Procurement & Tendering Law
Vietnam's public procurement framework has a direct and significant impact on medical device market access. For the large portion of the Vietnamese device market served by public hospitals and healthcare facilities, registration or valid declaration is a prerequisite for tender participation.
Why procurement law matters for medical devices
Vietnam's healthcare system is predominantly publicly funded at the hospital level. Public hospitals procure medical devices through government tender processes governed by the Law on Bidding (Luật Đấu thầu) and related procurement regulations.
A medical device that is not legally declared or registered in Vietnam cannot be included in a public hospital tender — regardless of its clinical merit. This makes regulatory compliance the gateway to the largest segment of the Vietnamese device market.
The registration requirement for tendering
Under the public procurement framework:
- Only devices with a valid Số công bố (declaration number — Type A/B) or Số đăng ký lưu hành (registration number — Type C/D) may be offered in public tenders
- The declaration or registration must be current (not expired or suspended) at the time of tender participation
- The tendering entity must be the holder of the registration or the authorised representative/distributor
If your commercial goal is to supply public hospitals, factor in registration timelines when planning market entry. A Type C device can take 12+ months to obtain marketing authorisation — if you start the registration process after entering a market, you will be frozen out of public tenders during that period.
Sole-source and non-tender procurement
Not all hospital procurement goes through competitive tender. Some devices are procured through:
- Sole-source contracts (Chỉ định thầu) — used for devices without comparable alternatives or in urgent situations
- Framework agreements — pre-agreed supplier lists used by groups of hospitals
- Direct purchase (Mua sắm trực tiếp) — for low-value purchases within defined thresholds
Even for non-tender procurement, the device must still be declared or registered.
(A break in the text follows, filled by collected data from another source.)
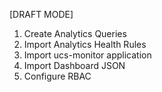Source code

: 
[DRAFT MODE]

1. Create Analytics Queries 
2. Import Analytics Health Rules 
3. Import ucs-monitor application 
4. Import Dashboard JSON 
5. Configure RBAC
Price transparency and the E-Catalogue
Vietnam's Ministry of Health maintains a Medical Device Price Disclosure System through which manufacturers and importers are required to declare the import price of registered devices. Declared prices feed into the E-Catalogue used by hospitals to benchmark procurement prices.
Post-tender compliance
Following a successful tender, suppliers must:
- Ensure continued regulatory validity of the device throughout the contract period
- Notify the procuring hospital and DAV if the registration is suspended or the device is subject to recall
- Maintain supply chain documentation enabling traceability during the contract
Procurement law changes frequently in Vietnam. Work with a local commercial and regulatory specialist to understand the current rules applicable to your specific procurement scenario.